> Given request 1:
From the basement framing thread, transcribe the passage starting with "As far as your" and going on through "of my framing.".
> Given request 2:
In the basement framing thread, what type of insulation did andybeck end up using?
> Given request 3:
What would come next in the basement framing forum thread? Write the next part, beginning after its last sentence.

> Document extract:
────────────────

# My Basement Project - Framing



## hammerlane (Oct 6, 2011)

ARe the crown of the studs all the same way...crown facing toward the inactive side of the wall which would be the outside wall?


----------



## kimbhoot (Feb 2, 2012)

hammerlane said:


> ARe the crown of the studs all the same way...crown facing toward the inactive side of the wall which would be the outside wall?


The lumber I used for this wall are very straight and yes I tried to put the bow/crown in the same direction.


----------



## kimbhoot (Feb 2, 2012)

*not square*

My first roadblock :furious:

Turns out that the framing wasn't aligned properly as I was trying to put the second frame. my frame wasn't right up against the right wall and I didn't use a plumb bob to check if it was straight (my first framing  ). 

Long story short, I need to move the top an inch to the right or the bottom an inch to the left. I'm thinking the top would be comparatively easier to move? There are 12 joists that I nailed this frame to and 5 nails driven using powder actuated nailer. What are my options at this point?


----------



## picflight (Aug 25, 2011)

Why does one have to create walls in the basement? Why not create a floating or hanging roof and finish the floor? Wouldn't that create a place to hang out?

What is that white piece behind your frame?

Sent from my iPhone using DIY Forum


----------



## andybeck (Jun 18, 2012)

Kim,

I have also recently started the job of finishing my basement but did things a little differently than you are. 

I was told not to use plastic sheeting against the foundation as that will only trap moisture and eventually lead to mildew. I ended up using paper faced batt insulation. From what I was told, the paper on the insulation acts as the moisture barrier. 

I also did not frame directly against the concrete foundation walls. I did not build the walls in sections and raise them into position. Instead I placed the bottom plate (which needs to be treated lumber) about two inches away from the foundation wall. I then added the vertical studs on each end, the top plate, followed by the studs in between. I don't know if this method is the preferred way but it worked very well for me. The benefit that I realized was that the plumbness of the exterior walls was irrelevant to the plumbness of my walls. When you leave a space, you can ensure that each stud that you put up is level and that the corners are truely 90 degrees. 

As far as your problem goes, I don't know how you can unattach the stud wall without causing a great deal of damage. The only option that I see is to cut the top plate between each joist and pry the remaining nailed pieces out from the joists. This way you would only need to replace the top plate. I used screws for all of my framing which probably took longer and was more expensive but was nice for instances like this. 

I am no expert, I just thought I would share a little bit of my experience in my basement. Here is a pic also of my framing.

────────────────

> Given information:
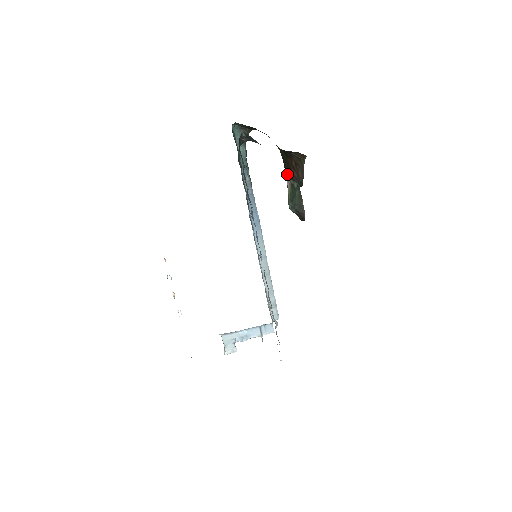
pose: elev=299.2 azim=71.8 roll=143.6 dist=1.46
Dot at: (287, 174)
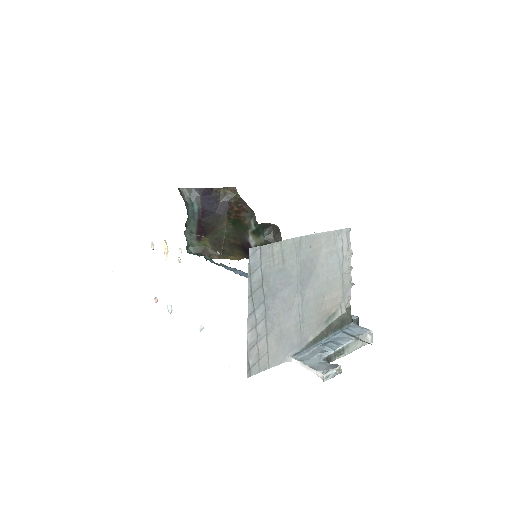
Dot at: (245, 235)
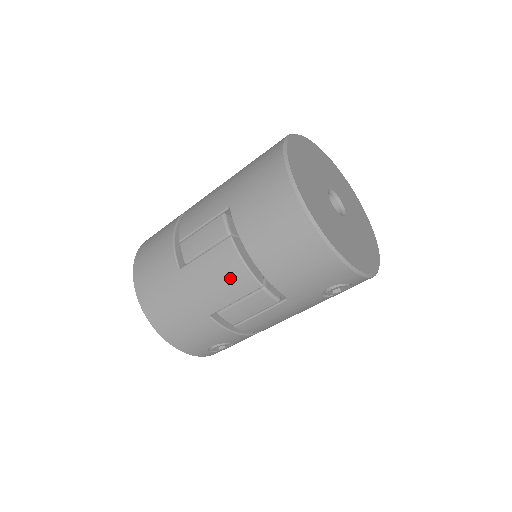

────────────────

> Expected answer 1:
As far as your problem goes, I don't know how you can unattach the stud wall without causing a great deal of damage. The only option that I see is to cut the top plate between each joist and pry the remaining nailed pieces out from the joists. This way you would only need to replace the top plate. I used screws for all of my framing which probably took longer and was more expensive but was nice for instances like this. 

I am no expert, I just thought I would share a little bit of my experience in my basement. Here is a pic also of my framing.

> Expected answer 2:
Paper faced batt insulation.

> Expected answer 3:
Good luck,
Andy


----------



## kimbhoot (Feb 2, 2012)

Thanks for the reply. I'm thinking in the same direction to cut the top plate but since it's tightly jammed in there, I'm not sure how easy it would be to to pry the nails out without damaging the studs. 
btw, your framing job looks really nice and clean.




andybeck said:


> Kim,
> 
> As far as your problem goes, I don't know how you can unattach the stud wall without causing a great deal of damage. The only option that I see is to cut the top plate between each joist and pry the remaining nailed pieces out from the joists. This way you would only need to replace the top plate. I used screws for all of my framing which probably took longer and was more expensive but was nice for instances like this.
> 
> ...


----------



## kimbhoot (Feb 2, 2012)

that's how it's done around here! don't ask me why as I'm not qualified to answer the question. that white thing was my projector screen that I painted on the wall.




picflight said:


> Why does one have to create walls in the basement? Why not create a floating or hanging roof and finish the floor? Wouldn't that create a place to hang out?
> 
> What is that white piece behind your frame?
> 
> Sent from my iPhone using DIY Forum


----------



## chrisBC (Dec 28, 2010)

You want to move the wall plumb and it is nailed to the joists above?

Why not just cut the nails with a sawzall, putting the blade in between the topplate and the joist or blocking. Tap it plumb and re-nail. A chalkline along the joists would be a good idea as well.


----------



## kimbhoot (Feb 2, 2012)

problem solved! :thumbup: used hacksaw and was able to cut the nails and move and straighten the studs  now my total upper body is sore!


----------



## Gary in WA (Mar 11, 2009)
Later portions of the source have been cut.